Saturday, October 17, 2009

Equipment Drop

I'm doing an equipment drop at Circadia, patching in to the wifi for a few. Tomorrow is Burn Out, a festival relating to Burning Man. Lots of weird buses in the parking lot, a stage crammed with instruments. Lindsey is volunteering with setup, as well as taking part in the show tomorrow.

Lindsey pulled off a superb performance this evening, shades of Over the Hedge (we met the president of the homeowner's association). Another upright piano conquered in any case.

Speaking of suburbanite neo-liberals, some of these diversity groups turn out to be little more than the middle class brats seeking to extend both their comfort zone and entitlements.

Python's is different I'm hoping. As I posted earlier, to the diversity list:
The first guideline for diversity trainers might be something like: you have no human right to not be offended, as life is offensive and (here's the kicker) there's no one to blame. It's like when Lord Buddha first left the palace compound, where he'd been spoiled rotten: "who are all these sick and dying around here, is this some inferior species?" From there to enlightenment was a long and strange journey.

My talk in Vilnius (Jacob was there) featured snake defecation (snake poop), a way I teach about queues and FIFO in early Pythonic math classes, using eat() and poop() methods.

I preface this by saying kids love Grossology (some do) and have these books of Madlibs (fill in the blank stories) that are gross by design. You can code that way too. Some find this offensive, yet also find they learn Python a lot faster. No one walked out of my talk, as my slides and presentation were both tasteful, as was my three hour workshop in Chicago which mentioned Hitler's holocaust and included a scantily clad Britney Spears on one slide (first 57 minutes are on Blip TV).

All that being said, intelligent managers do tend to provide ways for humans to sort themselves, exercising their own freedoms of choice, into niches where they'll be happy and productive, with co-workers they're OK teaming with. Or call them schools (as in schools of fish, schools of thought).

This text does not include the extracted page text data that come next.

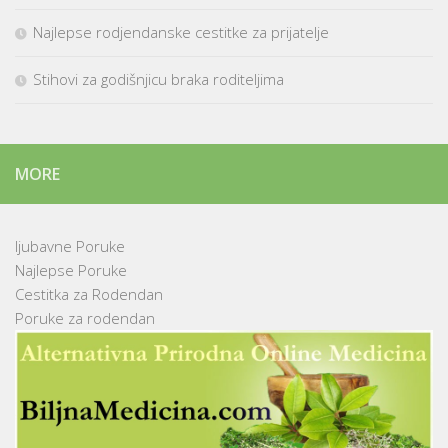
Najlepse rodjendanske cestitke za prijatelje
Stihovi za godišnjicu braka roditeljima
MORE
ljubavne Poruke
Najlepse Poruke
Cestitka za Rodendan
Poruke za rodendan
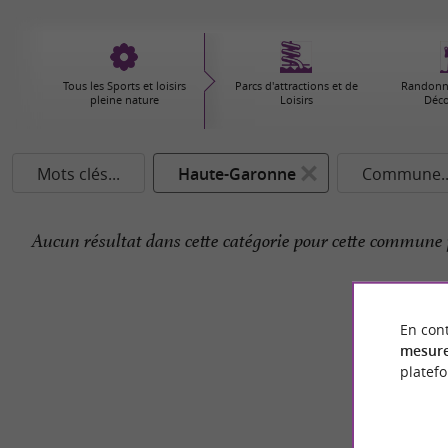
Tous les Sports et loisirs
Parcs d'attractions et de
Randonné
pleine nature
Loisirs
Déco
Mots clés...
Haute-Garonne
Commune..
Aucun résultat dans cette catégorie pour cette commune 
En cont
mesure
platef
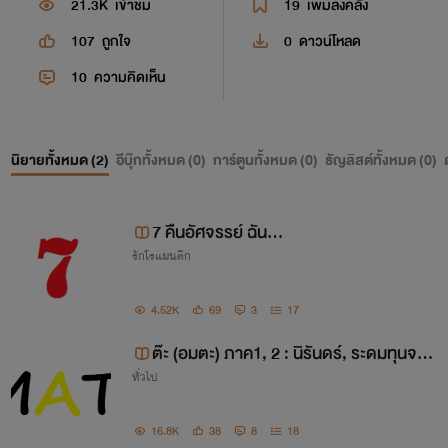
21.3K
เข้าชม
19
เพิ่มลงคลัง
107
ถูกใจ
0
ดาวน์โหลด
10
ความคิดเห็น
นิยายทั้งหมด (
2
)
อีบุ๊กทั้งหมด (
0
)
การ์ตูนทั้งหมด (
0
)
ธัญลิสต์ทั้งหมด (
0
)
7 คืนอัศจรรย์ ฉัน...
รักโรแมนติก
4.52K
69
3
17
ต๊ะ (อมตะ) ภาค1, 2 : นิรันดร์, ระดมทุนจา
ทั่วไป
กนรก
16.8K
38
8
18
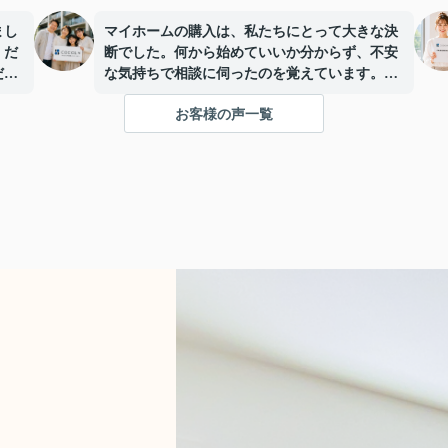
まし
マイホームの購入は、私たちにとって大きな決
くだ
断でした。何から始めていいか分からず、不安
だき
な気持ちで相談に伺ったのを覚えています。
けで
お客様の声一覧
った
私たちの漠然とした希望をじっくりと聞いてく
ださり、このエリアの市場動向や、今後のライ
フプランに合わせた最適な資金計画について、
に関
非常に分かりやすく説明してくださいました。
トし
げさ
内見の際には、建物の良い点だけでなく、修繕
、新
が必要になりそうな箇所や維持費のことまで正
直に教えてくださり、本当に信頼できると感じ
ました。数々の手続きや、複雑な住宅ローンの
審査も、私たちが不安にならないよう丁寧にサ
ポートしてくださり、安心して進めることがで
きました。
おかげさまで、家族みんなが心から気に入った
理想の家を見つけることができ、新しい生活を
スタートできています。本当に感謝していま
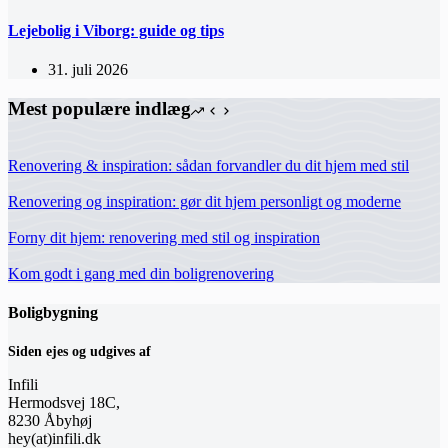
Lejebolig i Viborg: guide og tips
31. juli 2026
Mest populære indlæg
Renovering & inspiration: sådan forvandler du dit hjem med stil
Renovering og inspiration: gør dit hjem personligt og moderne
Forny dit hjem: renovering med stil og inspiration
Kom godt i gang med din boligrenovering
Boligbygning
Siden ejes og udgives af
Infili
Hermodsvej 18C,
8230 Åbyhøj
hey(at)infili.dk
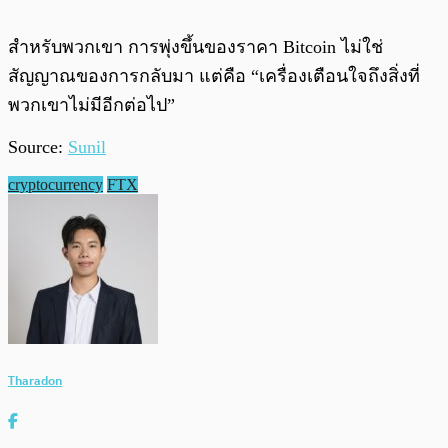
สำหรับพวกเขา การพุ่งขึ้นของราคา Bitcoin ไม่ใช่
สัญญาณของการกลับมา แต่คือ “เครื่องเตือนใจถึงสิ่งที่
พวกเขาไม่มีอีกต่อไป”
Source:
Sunil
cryptocurrency
FTX
Tharadon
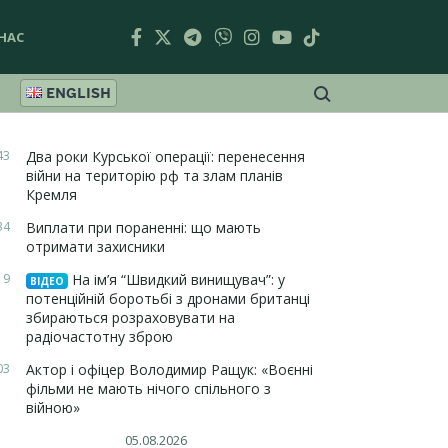
НАС
ENGLISH
43
Два роки Курської операції: перенесення
війни на територію рф та злам планів
Кремля
34
Виплати при пораненні: що мають
отримати захисники
19
На ім’я “Швидкий винищувач”: у
ВІДЕО
потенційній боротьбі з дронами британці
збираються розраховувати на
радіочастотну зброю
03
Актор і офіцер Володимир Ращук: «Воєнні
фільми не мають нічого спільного з
війною»
05.08.2026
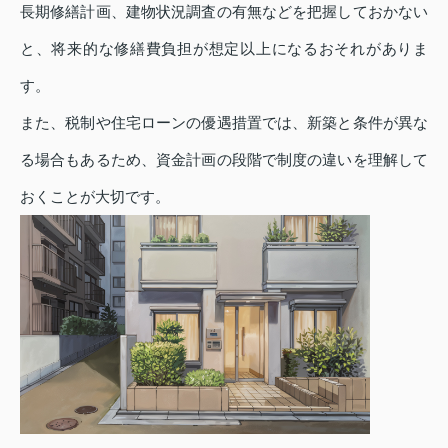
長期修繕計画、建物状況調査の有無などを把握しておかない
と、将来的な修繕費負担が想定以上になるおそれがありま
す。
また、税制や住宅ローンの優遇措置では、新築と条件が異な
る場合もあるため、資金計画の段階で制度の違いを理解して
おくことが大切です。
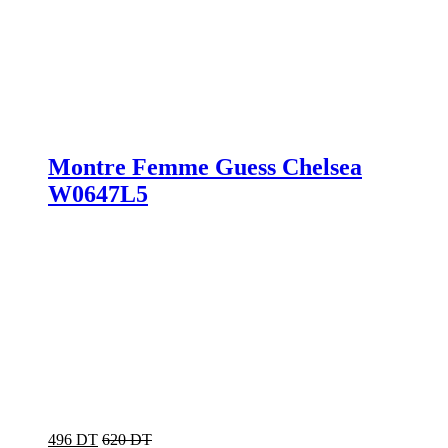
Montre Femme Guess Chelsea
W0647L5
496 DT
620 DT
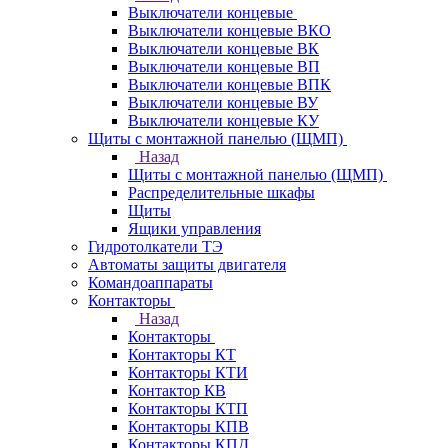
Выключатели концевые
Выключатели концевые ВКО
Выключатели концевые ВК
Выключатели концевые ВП
Выключатели концевые ВПК
Выключатели концевые ВУ
Выключатели концевые КУ
Щиты с монтажной панелью (ЩМП)
Назад
Щиты с монтажной панелью (ЩМП)
Распределительные шкафы
Щиты
Ящики управления
Гидротолкатели ТЭ
Автоматы защиты двигателя
Командоаппараты
Контакторы
Назад
Контакторы
Контакторы КТ
Контакторы КТИ
Контактор КВ
Контакторы КТП
Контакторы КПВ
Контакторы КПД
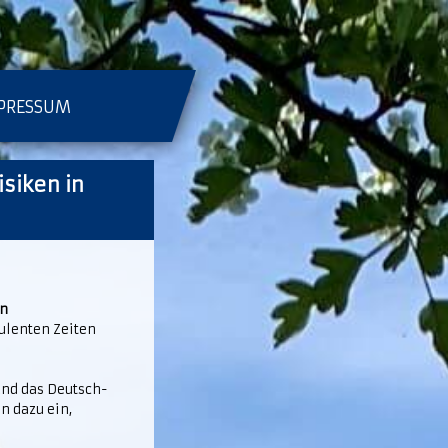
PRESSUM
siken in
rn
ulenten Zeiten
und das Deutsch-
n dazu ein,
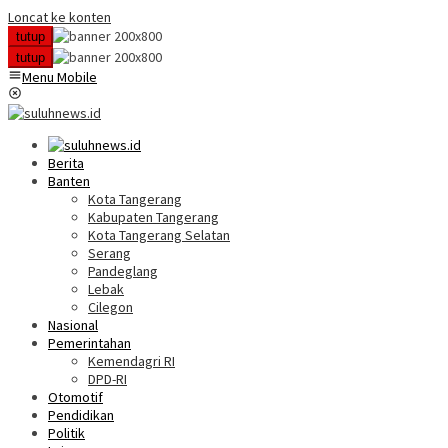
Loncat ke konten
tutup
tutup
Menu Mobile
Berita
Banten
Kota Tangerang
Kabupaten Tangerang
Kota Tangerang Selatan
Serang
Pandeglang
Lebak
Cilegon
Nasional
Pemerintahan
Kemendagri RI
DPD-RI
Otomotif
Pendidikan
Politik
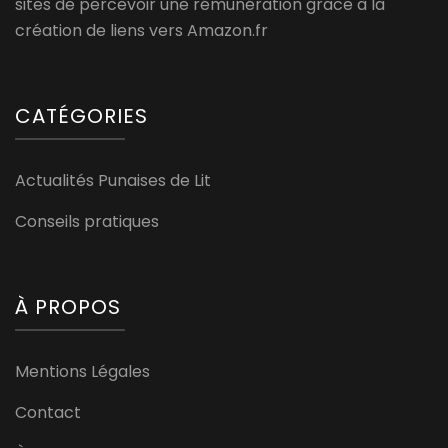
sites de percevoir une rémunération grâce à la
création de liens vers Amazon.fr
CATÉGORIES
Actualités Punaises de Lit
Conseils pratiques
À PROPOS
Mentions Légales
Contact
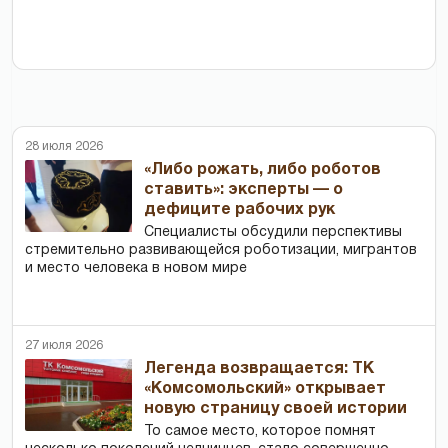
28 июля 2026
«Либо рожать, либо роботов
ставить»: эксперты — о
дефиците рабочих рук
Специалисты обсудили перспективы
стремительно развивающейся роботизации, мигрантов
и место человека в новом мире
27 июля 2026
Легенда возвращается: ТК
«Комсомольский» открывает
новую страницу своей истории
То самое место, которое помнят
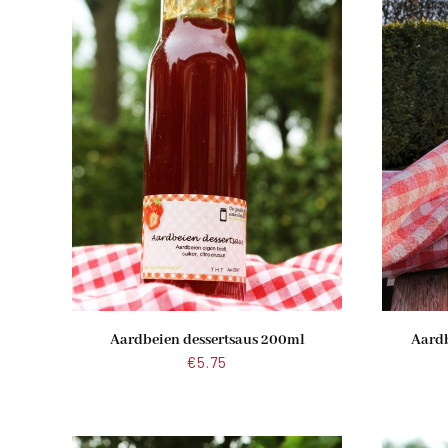
Aardbeien dessertsaus 200ml
Aardb
€
5.75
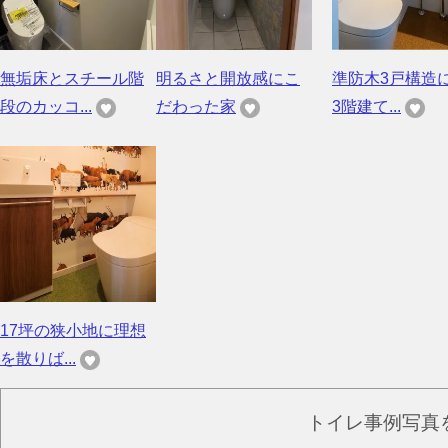
無垢床とスチール階
明るさと開放感にこ
準防木3戸構造
段のカッコ...
だわった家
3階建て...
17坪の狭小地に理想
を散りば...
トイレ事例写真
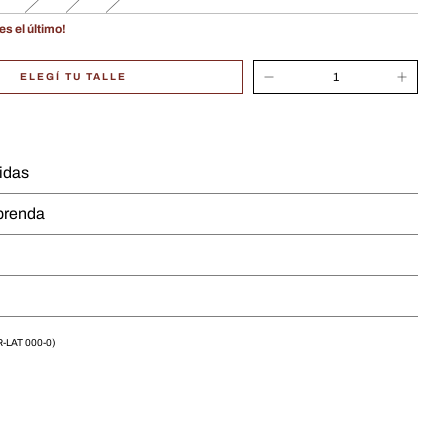
es el último!
ELEGÍ TU TALLE
idas
 prenda
n
-LAT 000-0)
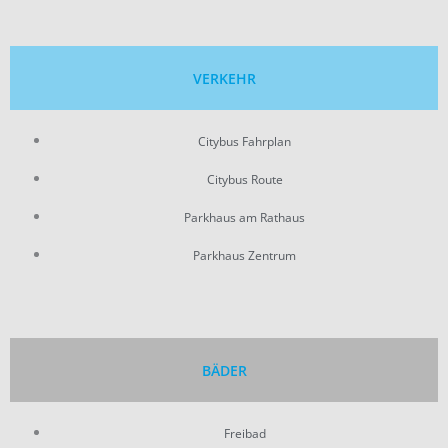
VERKEHR
Citybus Fahrplan
Citybus Route
Parkhaus am Rathaus
Parkhaus Zentrum
BÄDER
Freibad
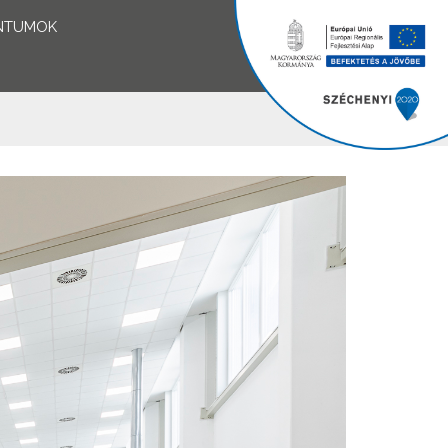
NTUMOK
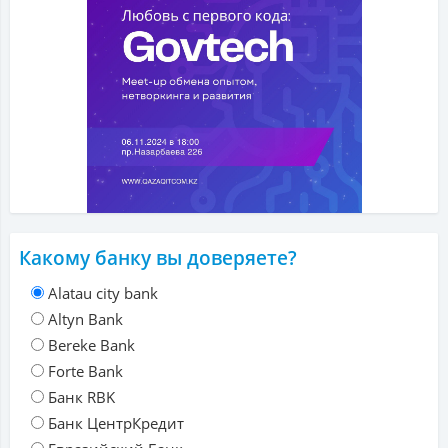
Какому банку вы доверяете?
Alatau city bank
Altyn Bank
Bereke Bank
Forte Bank
Банк RBK
Банк ЦентрКредит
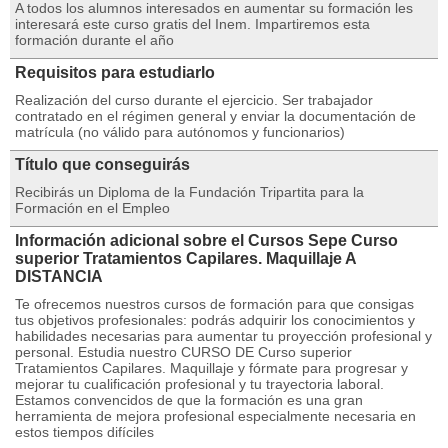
A todos los alumnos interesados en aumentar su formación les
interesará este curso gratis del Inem. Impartiremos esta
formación durante el año
Requisitos para estudiarlo
Realización del curso durante el ejercicio. Ser trabajador
contratado en el régimen general y enviar la documentación de
matrícula (no válido para autónomos y funcionarios)
Título que conseguirás
Recibirás un Diploma de la Fundación Tripartita para la
Formación en el Empleo
Información adicional sobre el Cursos Sepe Curso
superior Tratamientos Capilares. Maquillaje A
DISTANCIA
Te ofrecemos nuestros cursos de formación para que consigas
tus objetivos profesionales: podrás adquirir los conocimientos y
habilidades necesarias para aumentar tu proyección profesional y
personal. Estudia nuestro CURSO DE Curso superior
Tratamientos Capilares. Maquillaje y fórmate para progresar y
mejorar tu cualificación profesional y tu trayectoria laboral.
Estamos convencidos de que la formación es una gran
herramienta de mejora profesional especialmente necesaria en
estos tiempos difíciles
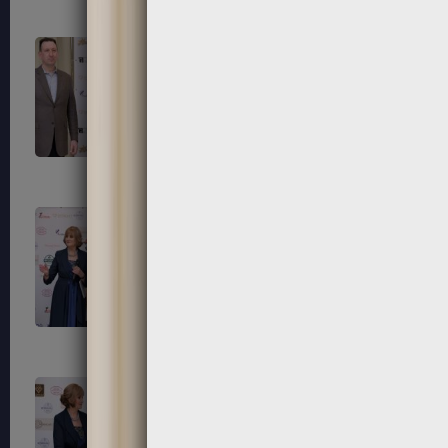
195
196
199
200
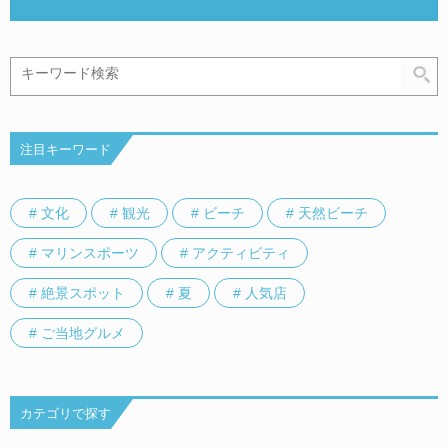
注目キーワード
# 文化
# 観光
# ビーチ
# 天然ビーチ
# マリンスポーツ
# アクティビティ
# 絶景スポット
# 夏
# 人気店
# ご当地グルメ
カテゴリで探す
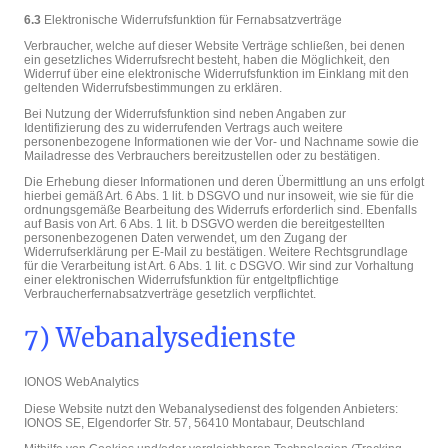
6.3
Elektronische Widerrufsfunktion für Fernabsatzverträge
Verbraucher, welche auf dieser Website Verträge schließen, bei denen
ein gesetzliches Widerrufsrecht besteht, haben die Möglichkeit, den
Widerruf über eine elektronische Widerrufsfunktion im Einklang mit den
geltenden Widerrufsbestimmungen zu erklären.
Bei Nutzung der Widerrufsfunktion sind neben Angaben zur
Identifizierung des zu widerrufenden Vertrags auch weitere
personenbezogene Informationen wie der Vor- und Nachname sowie die
Mailadresse des Verbrauchers bereitzustellen oder zu bestätigen.
Die Erhebung dieser Informationen und deren Übermittlung an uns erfolgt
hierbei gemäß Art. 6 Abs. 1 lit. b DSGVO und nur insoweit, wie sie für die
ordnungsgemäße Bearbeitung des Widerrufs erforderlich sind. Ebenfalls
auf Basis von Art. 6 Abs. 1 lit. b DSGVO werden die bereitgestellten
personenbezogenen Daten verwendet, um den Zugang der
Widerrufserklärung per E-Mail zu bestätigen. Weitere Rechtsgrundlage
für die Verarbeitung ist Art. 6 Abs. 1 lit. c DSGVO. Wir sind zur Vorhaltung
einer elektronischen Widerrufsfunktion für entgeltpflichtige
Verbraucherfernabsatzverträge gesetzlich verpflichtet.
7) Webanalysedienste
IONOS WebAnalytics
Diese Website nutzt den Webanalysedienst des folgenden Anbieters:
IONOS SE, Elgendorfer Str. 57, 56410 Montabaur, Deutschland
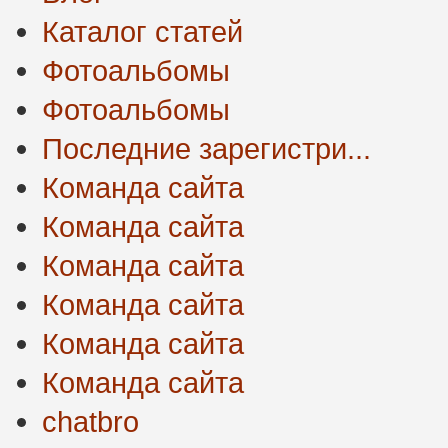
Каталог статей
Фотоальбомы
Фотоальбомы
Последние зарегистри...
Команда сайта
Команда сайта
Команда сайта
Команда сайта
Команда сайта
Команда сайта
chatbro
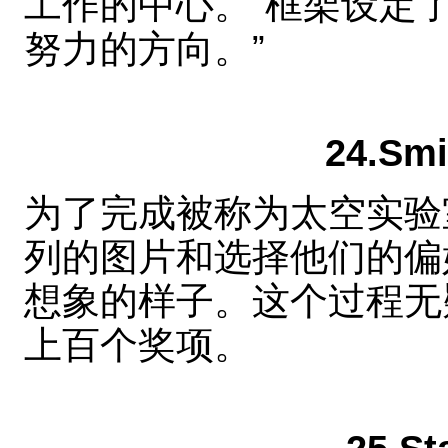
工作的中心。“框架设定
努力的方向。”
24.Smi
为了完成被称为太空实验
列的图片和选择他们的偏
想象的样子。这个过程无
上百个奖项。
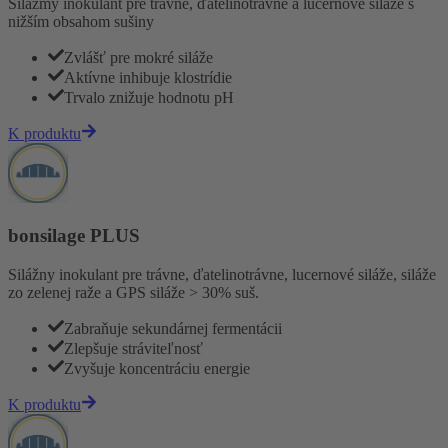
Silážmy inokulant pre trávne, ďatelinotrávne a lucernové siláže s
nižším obsahom sušiny
Zvlášť pre mokré siláže
Aktívne inhibuje klostrídie
Trvalo znižuje hodnotu pH
K produktu
bonsilage PLUS
Silážny inokulant pre trávne, ďatelinotrávne, lucernové siláže, siláže
zo zelenej raže a GPS siláže > 30% suš.
Zabraňuje sekundárnej fermentácii
Zlepšuje stráviteľnosť
Zvyšuje koncentráciu energie
K produktu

I'd be pleased if Pycons were models of well attended, well managed events, and from what I've seen so far, I have no reason to expect disappointment. These are stellar and talented geeks, with every potential to accelerate into multiple Pycons happening with quite high frequency around the world. But the faster you grow, the more tourists you'll get checking you out and muddying the waters, hence my plans for more exclusive venues, where BOFs are more likely to find one another.
BOF stands for Birds of a Feather.

Speaking of Python, Scott David-Daniels was at the venue this evening. He struck up a conversation with Lindsey about arms profiteering and how to escape its grip. They found some points to agree on, given a shared background in IT.

Scott has some papers he's working on, one about a new data structure (currently undergoing testing), and maybe another about his super fast search algorithm.

Good Bye Party played the opening gig, will be here tomorrow as well.